I've got one of those Jay, my advice would be don't put to many eggs in at once as it really fowls the water and don't expect a hatch rate anywhere near as high as with a bubbling hatcher. It's good for supplimental feeding but they take longer to hatch for me (probably bease i only really use it in the winter when the outdoor live foods stop). I tend to just sit it on top of my tank for the extra warmth.


----------



## jaypeecee (9 Jun 2020)

Hi @mort 

Thanks for the feedback. All points duly noted.

JPC


----------



## rubadudbdub (12 Jun 2020)

This was my rough copy of that system. 
 Yoghurt pot rim is trimmed to allow a little shallow slots that sits below the water line.  The pot sits upside down on the feet created by the untrimmed rim.   Cysts go into the yoghurt pot, covered by a Tommy tippie lid that has finally found a use.  The shrimp swim out the slots when they've hatched.  I only use it for small amounts of BBS, more cysts don't translate into more shrimp.   It separates the eggs pretty well.  So long as I don't knock it (hence the debris in the photo!) or suck out enough water that the level drops below the  top of the slots.  I find it easier than the bubble hatcher I bought.   Plus if I stop hatching bbs the tuppaware can go back in the cupboard and I don't have another piece of fish tank kit sitting around. 

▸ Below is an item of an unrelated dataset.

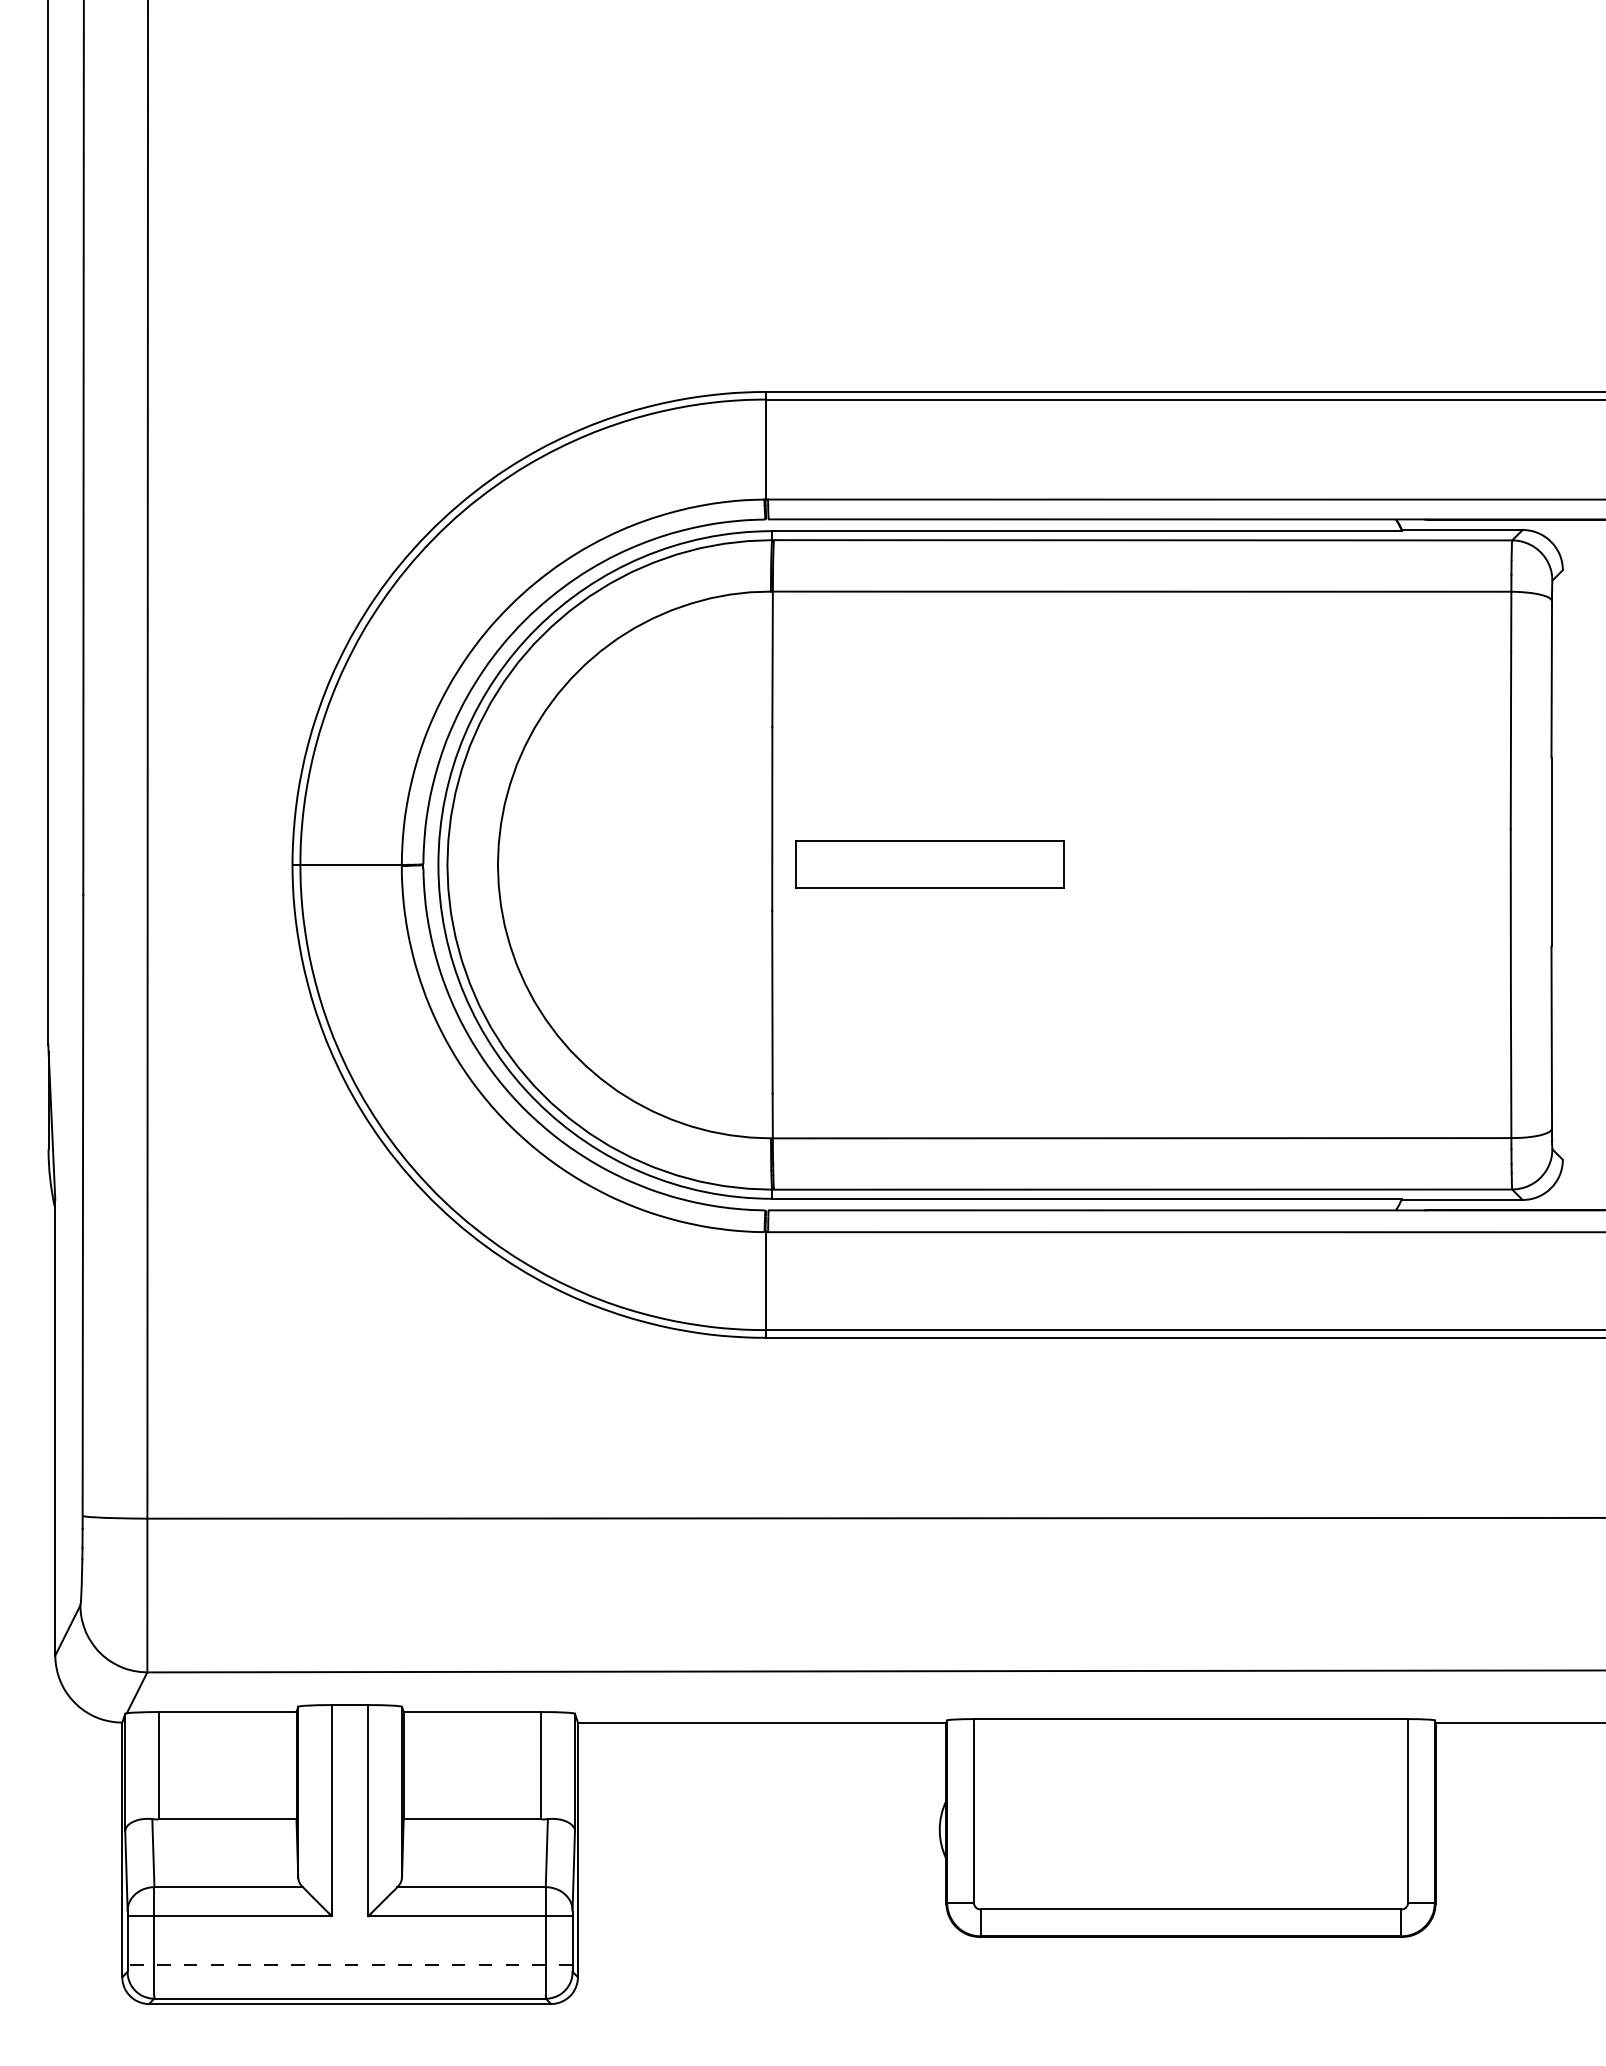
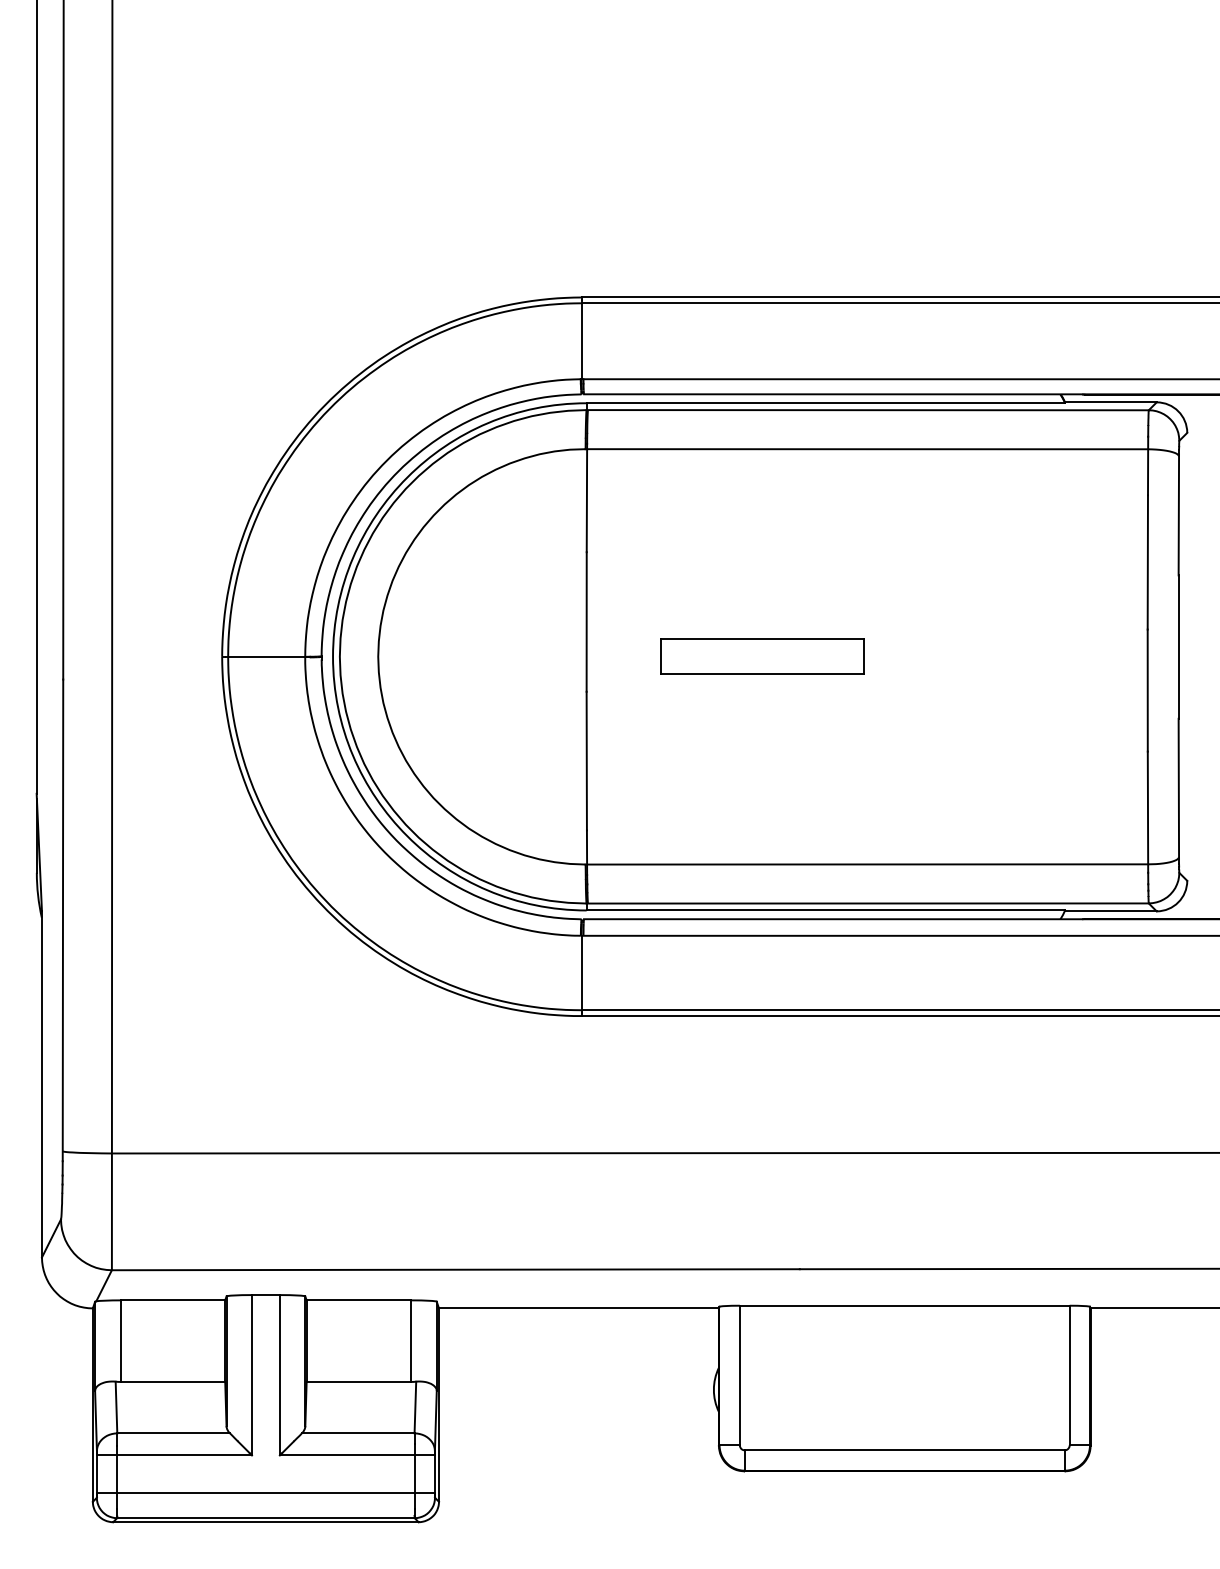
part: (929, 864) -> (762, 656), moved
line: (349, 1965) -> (265, 1492), dashed -> solid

I did an erasmus study year at Berlin Humboldt uni and took their ornamental fish breeding course.  The fish house had a shallow square perspex box baffled to flow under and over like a sump.  Water and cysts on one side, cover on top.  Then you syringed the BBS out of the uncovered side.   It worked very well, but have never seen one since.  The hobby one is the same principle.


----------



## rubadudbdub (12 Jun 2020)

dw1305 said:


> I usually re-culture the micro-worms if they small at all alcoholic.



I wonder what I'm doing differently then. Mine seem to commonly have a waft of alcohol smell.  Initially probably from the culture seeding the fresh one.  Then it gets less after a couple of days, then picks up again.  The low odour period in the middle is only a few days. If I don't harvest them for a day, then the next time I open the container there's another waft of alcoholic smell.  I wondered if the air flow through my 8mm drill but holes in the lid might not be enough. 

I'll try grinding the oats and not leaving it so long to reculture.


----------